I’m not clear on the goal of your comments, but I hope it’s not that we should despair and accept this an unsolvable problem. Many people are working toward a full(ish) chain of trust from different directions, but if they demanded an immediate and total payoff for their work, nothing would ever be accomplished.
No, I was talking about the following one: camlboot/miniml/interp/lex/lexer.ml at 4.09 · gasche/camlboot · GitHub . Not sure which repository is supposed to be the source of truth regarding Camlboot nowadays.
It is an unsolvable problem and we should stop saying things that could lead less security-inclined people believe that they have a fully secure computing environment. But that does not mean that we should despair either. Any step that reduces the attack surface is a victory and I am glad the Camlboot project exists.
Computer security as a whole is an unsolvable problem, to be sure.

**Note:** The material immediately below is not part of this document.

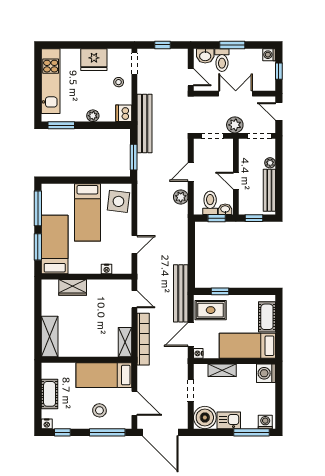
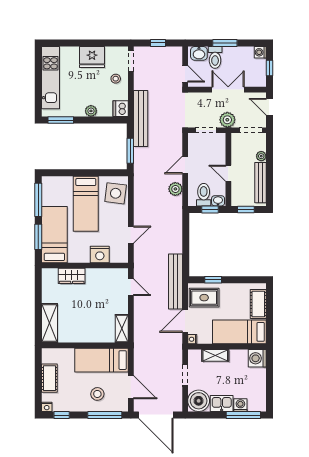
nightstand: (107, 269) -> (100, 254), width x1.89, depth x1.79
bookcase: (143, 339) -> (139, 326), removed
washing machine: (265, 422) -> (240, 405), moved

But suppose that the total size of an OS’ binary seed were reduced to the sub-kilobyte range (as Guix hopes to accomplish one day). At some point, we reach a scale where binary audits by experts become possible, no? And by the nature of their tiny scope, these blobs would seldom change. If all of that somehow came true then I would count this as a practical solution to reproducibility, if not a satisfying one. Of course, we’ll also need processors with open source silicon and microcode…
I can’t speak for the developers, but GitHub - gasche/camlboot: Experiment on how to bootstrap the OCaml compiler · GitHub does show that it’s 222 commits behind GitHub - Ekdohibs/camlboot: Experiment on how to bootstrap the OCaml compiler · GitHub , so I can take a fair guess.
I see no equivalent file in the latter repo. Interestingly, I do see an interpreter bytecode file elsewhere in the repo that shares some of the same symbol names. I’m not certain of its purpose there, since the Makefile does have a rule to build it. Maybe this is a way to shorten debug cycles for dependent code, since a full build of the project takes hours.